Harper's panda politics

FESCHUK: Only a nation with a special rapport with China could rent its pandas for a huge sum

Time to shake off the shame of that Security Council defeat and put on a smile, Canada. After five years, Stephen Harper has finally secured a foreign policy triumph that doesn’t involve a Tim Hortons’ expansion. Ladies and gentlemen: we’re getting pandas.

Word has it that China has agreed to rent out a pair of giant pandas for extended stays at zoos in Ontario, Alberta and Quebec. It’s a pretty thrilling development—especially for the people of Toronto, who haven’t had the opportunity to observe a 300-lb. creature that eats 12 hours a day since way back in the mayoral race of 2010.

Cynics and also everybody have noticed that the Harper government is largely indifferent to minor global issues like climate change. But when it’s something as important as panda bears, the Prime Minister is willing to order the full-court press.

In July, Environment Minister Jim Prentice went to China to kiss ass and take names (of more Chinese functionaries whose asses also needed to be kissed). He then flew back again last week to seal the deal. Michaëlle Jean was dispatched this summer to tour the Chengdu Panda Breeding and Research Centre and make a personal pitch to the governor of Sichuan province. And in May, the Calgary Herald noted, “Treasury Board president Stockwell Day presented a panda proposal to high-ranking Chinese politicians.”

This may be my favourite non-Charlie-Sheen-claiming-an-allergy line printed in a news story this year. Stockwell Day making a panda proposal! And if you look at this next PowerPoint slide, you’ll see a chart illustrating ongoing stagnation in Canada’s Gross Domestic Adorability—with a cuddliness recession taking root in rural Alberta, most of Saskatchewan and all of Don Cherry’s house.

I can’t believe I ever doubted the efficacy of Harper’s foreign policy. In the span of a single month, he gets us two panda bears and access to the KFC Double Down. It’s only a matter of time until he coaxes America into letting us lease one to three Baldwin brothers. And then there will be no stopping us.

There are domestic implications, too. Harper will surely exploit his new acquisitions for political gain, building the panda brand by forcing his ministers to stay up all night to get matching black circles around the eyes. All Conservative policies will henceforth be Panda Approved®. And we can look forward to the photo op in which the PM awkwardly walks a panda to the first day in its new home and sends it off with a firm handshake.

Prentice, for one, wasted no time spinning the acquisition as a major victory for the Conservative government. “It is an indication of just how far we’ve come in terms of the relationship. The Chinese are very careful about the pandas and where they allow long-term transfers,” he said.
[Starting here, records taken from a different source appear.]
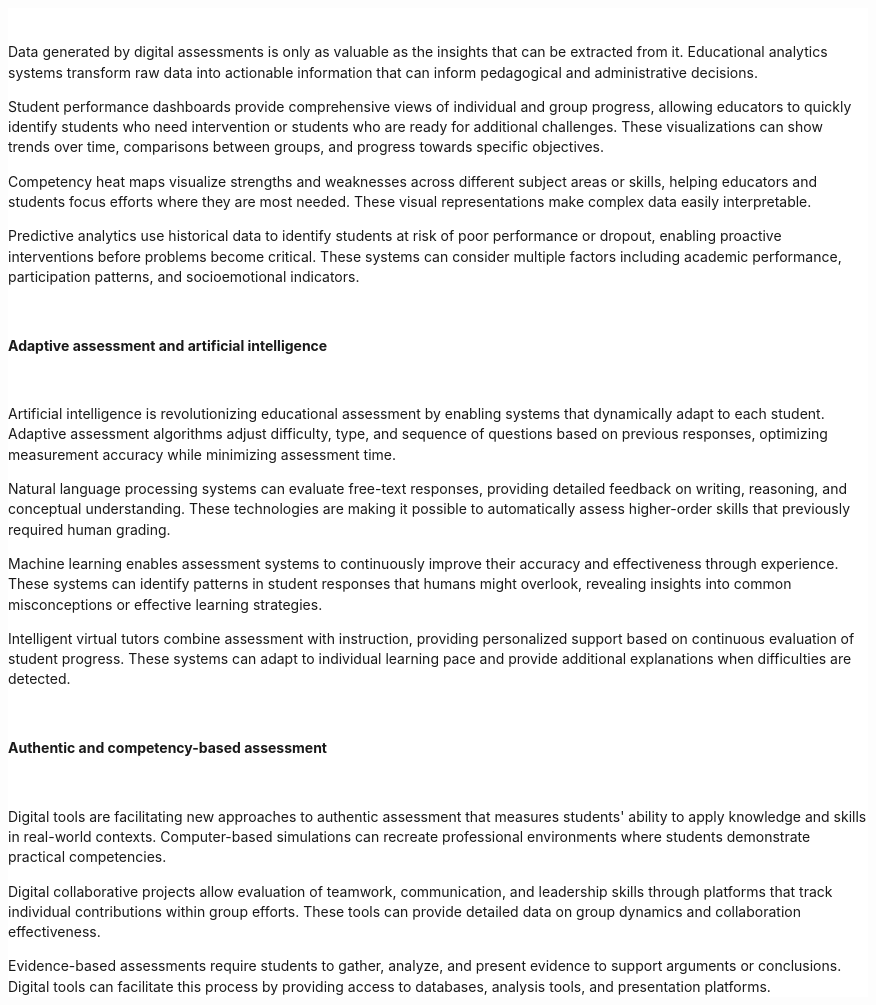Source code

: <br>

Data generated by digital assessments is only as valuable as the insights that can be extracted from it. Educational analytics systems transform raw data into actionable information that can inform pedagogical and administrative decisions.

Student performance dashboards provide comprehensive views of individual and group progress, allowing educators to quickly identify students who need intervention or students who are ready for additional challenges. These visualizations can show trends over time, comparisons between groups, and progress towards specific objectives.

Competency heat maps visualize strengths and weaknesses across different subject areas or skills, helping educators and students focus efforts where they are most needed. These visual representations make complex data easily interpretable.

Predictive analytics use historical data to identify students at risk of poor performance or dropout, enabling proactive interventions before problems become critical. These systems can consider multiple factors including academic performance, participation patterns, and socioemotional indicators.

<br>

**Adaptive assessment and artificial intelligence**

<br>

Artificial intelligence is revolutionizing educational assessment by enabling systems that dynamically adapt to each student. Adaptive assessment algorithms adjust difficulty, type, and sequence of questions based on previous responses, optimizing measurement accuracy while minimizing assessment time.

Natural language processing systems can evaluate free-text responses, providing detailed feedback on writing, reasoning, and conceptual understanding. These technologies are making it possible to automatically assess higher-order skills that previously required human grading.

Machine learning enables assessment systems to continuously improve their accuracy and effectiveness through experience. These systems can identify patterns in student responses that humans might overlook, revealing insights into common misconceptions or effective learning strategies.

Intelligent virtual tutors combine assessment with instruction, providing personalized support based on continuous evaluation of student progress. These systems can adapt to individual learning pace and provide additional explanations when difficulties are detected.

<br>

**Authentic and competency-based assessment**

<br>

Digital tools are facilitating new approaches to authentic assessment that measures students' ability to apply knowledge and skills in real-world contexts. Computer-based simulations can recreate professional environments where students demonstrate practical competencies.

Digital collaborative projects allow evaluation of teamwork, communication, and leadership skills through platforms that track individual contributions within group efforts. These tools can provide detailed data on group dynamics and collaboration effectiveness.

Evidence-based assessments require students to gather, analyze, and present evidence to support arguments or conclusions. Digital tools can facilitate this process by providing access to databases, analysis tools, and presentation platforms.
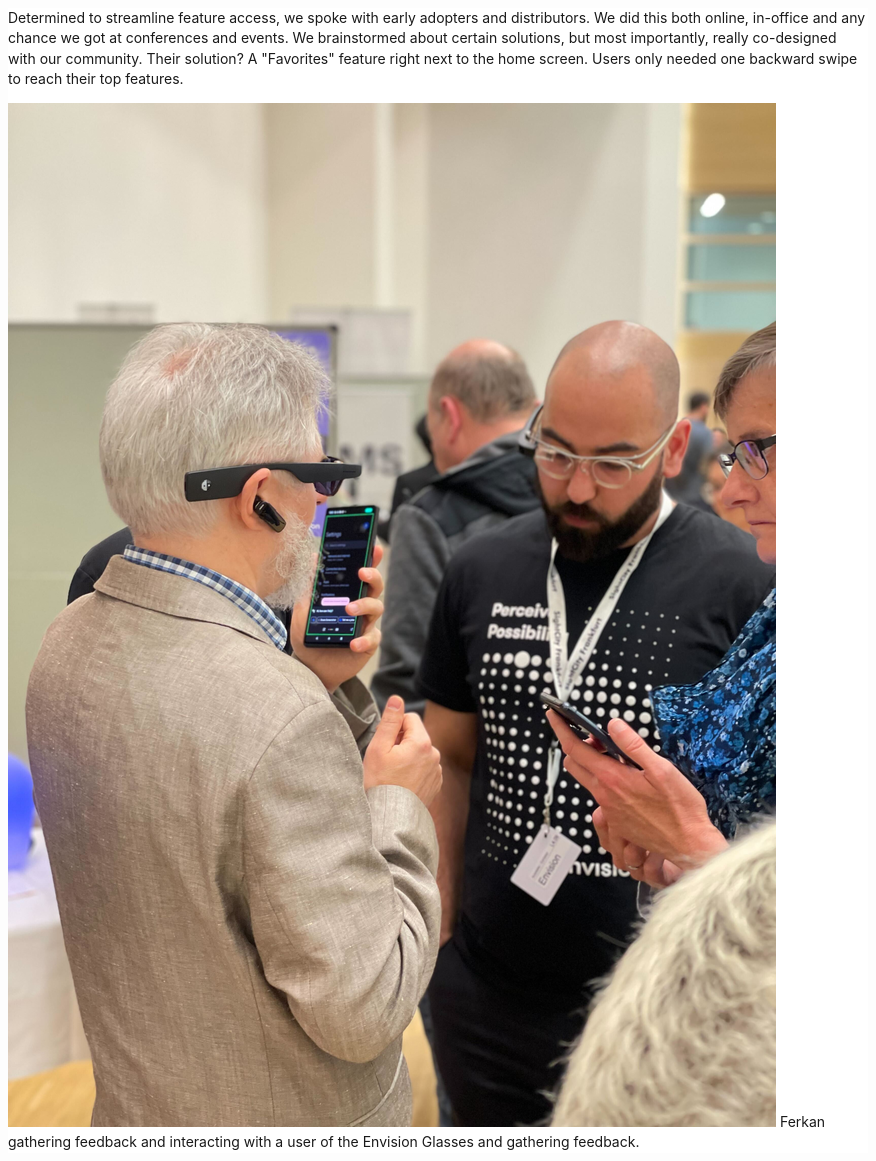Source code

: 
Determined to streamline feature access, we spoke with early adopters and distributors. We did this both online, in-office and any chance we got at conferences and events. We brainstormed about certain solutions, but most importantly, really co-designed with our community. Their solution? A "Favorites" feature right next to the home screen. Users only needed one backward swipe to reach their top features.

![Photo of a group event featuring two men interacting, one wearing smartglasses, holding a smartphone, and another man in a black Envision-branded t-shirt observing closely.](/src/assets/img/eg_personalisation_4.jpg)
Ferkan gathering feedback and interacting with a user of the Envision Glasses and gathering feedback.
He’s right. We must be in tight with the Chinese now because they’ve rented us pandas for an exorbitant sum—the kind of transaction they’ve entered into with only their very bestest friends, such as Germany and Australia. And the United States. And Spain and Thailand and Singapore and Mexico and Japan and Taiwan and wait are we the last country on Earth to get some freaking bears out of these people? Are we going to be stuck with the slow-witted pandas—the ones every other nation passed on? Mommy, why does the cuddly panda bear keep falling out of the tree?

Listen: I’m not saying pandas aren’t cute. They’re very cute. They’re so cute that Newfoundlanders instinctively want to club them to death. And they present a real problem to the opposition parties. The Liberal response is expected to be swift, with Michael Ignatieff announcing that for the next 18 months he will be hosting two ring-tailed lemurs in his lush eyebrow habitat. Meanwhile, Jack Layton will protest animal captivity by releasing his moustache into the wild.

What’s really important is this: after five years, Stephen Harper finally has a legacy. He didn’t cut wait times or create those child-care spaces he promised. He didn’t balance the budget or protect the environment or smile without physical effort. But he did send half his cabinet around the world to beg for 600 lb. of panda bear for zoo visitors to enjoy and, presumably, Peter MacKay to wrestle late one night to impress a girl.

Sleep easy, Canada. Our long national nightmare of pandalessness will soon be over.